**PASSAGE PROVIDED:**
|---|

Between Islam and the State: The Politics of Engagement
By Berna Turam
Stanford University Press, 2007, 223 pp., ISBN 0804755019
In the aftermath of 9/11, relations between Islam and the secular state have increasingly become a matter of scholarly interest. Between Islam and the State is one of the many recent studies analyzing state-Islam relations, in this instance focusing on the Turkish case. In this insightful piece of political ethnography, Berna Turam argues that everyday interactions between "Islamic" actors and the state have resulted in vertical networks which provide linkages between these two sides. In addition to actualizing an increasingly non-confrontational relationship between Islamic and state actors, these networks have also led to mutual changes on both sides that are oriented toward democratization. Regarding the Islamic actors, Turam focuses both on the Gulen movement, which is the largest Islamic movement in Turkey with international networks and influence, and on the Justice and Development Party (Adalet ve Kalkinma Partisi, or AKP), which has been the ruling party since the 2002 general elections. Although there is no direct overlap between the movement and the party, Turam notes, they share a cooperative attitude toward the state.

|---|

**ITEMS:**
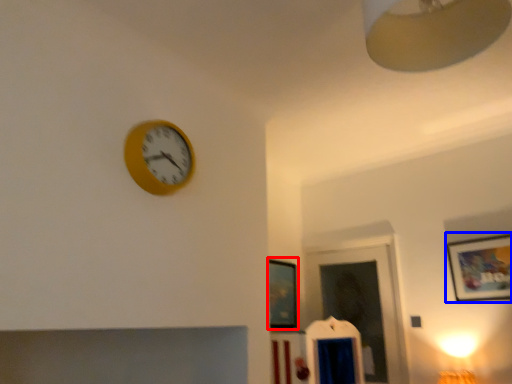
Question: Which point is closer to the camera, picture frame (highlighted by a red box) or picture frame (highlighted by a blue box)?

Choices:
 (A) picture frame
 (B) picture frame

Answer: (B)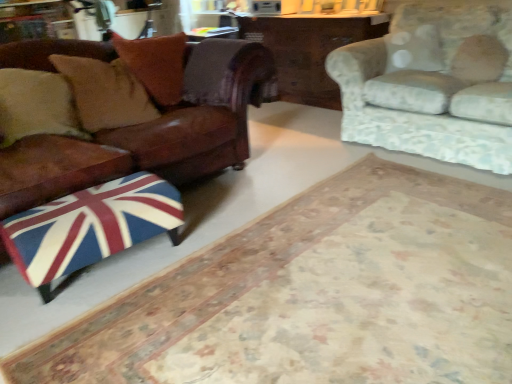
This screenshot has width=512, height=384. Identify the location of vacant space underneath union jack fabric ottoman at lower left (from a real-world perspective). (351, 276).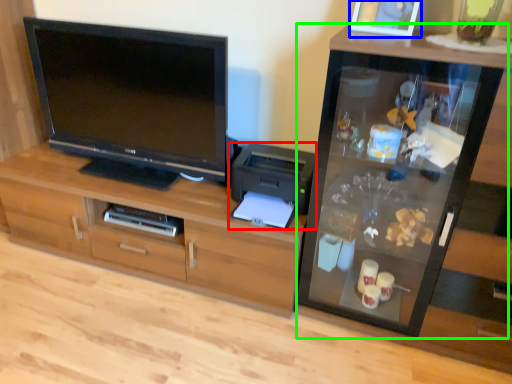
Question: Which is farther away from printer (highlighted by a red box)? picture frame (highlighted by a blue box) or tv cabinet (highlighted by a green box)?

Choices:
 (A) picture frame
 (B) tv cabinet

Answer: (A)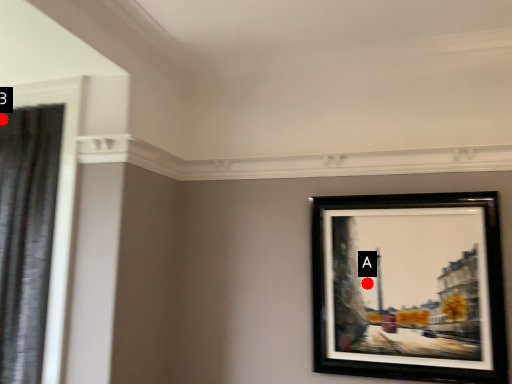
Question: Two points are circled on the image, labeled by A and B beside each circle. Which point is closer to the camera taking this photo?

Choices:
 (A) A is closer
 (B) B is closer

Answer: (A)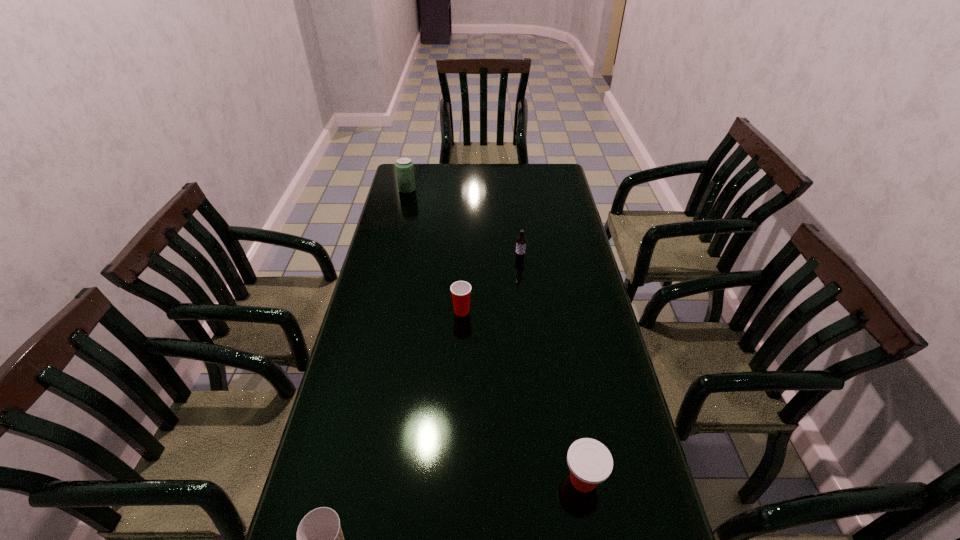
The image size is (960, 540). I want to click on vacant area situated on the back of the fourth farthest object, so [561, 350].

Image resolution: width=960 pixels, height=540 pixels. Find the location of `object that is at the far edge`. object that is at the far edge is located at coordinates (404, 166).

|---|

**EXERCISE SET:**
[A] Render this sentence from the review of the book on Islam and the Turkish state in Spanish: "Although there is no direct overlap between the movement and the party, Turam notes, they share a cooperative attitude toward the state."
[B] Pick up the review of the book on Islam and the Turkish state after its final sentence and carry it on for one more paragraph.

**ANSWERS IN ORDER:**
[A] Aunque no existe una coincidencia directa entre el movimiento y el partido, señala Turam, ambos comparten una actitud cooperativa hacia el Estado.

[B]
Turam defines "engagement" as everyday interactions "ranging from contestation and negotiation to accommodation, cooperation and alliance" (p. 13). The first chapter of her book introduces the Islamic actors and a concept of civil society drawn from de Tocqueville. The following chapter, after providing a brief overview of state-Islam relations in late Ottoman and Republican times, discusses the Gulen movement and its encounters with the state in general. Chapter 3 concentrates on the schools and universities founded and administered by the movement both in Turkey and abroad. The focuses of chapters 4 and 5 are the nationalist policies of the movement in the Central Asian Turkic republics, and the patriarchal gender order of the movement, respectively. An analysis of the AKP and its engagements with the state actors constitutes the sixth chapter. Turam's concluding chapter discusses the pros and cons of promoting the "Turkish model," and argues that Turkey's is a historically contingent and contextually specific case.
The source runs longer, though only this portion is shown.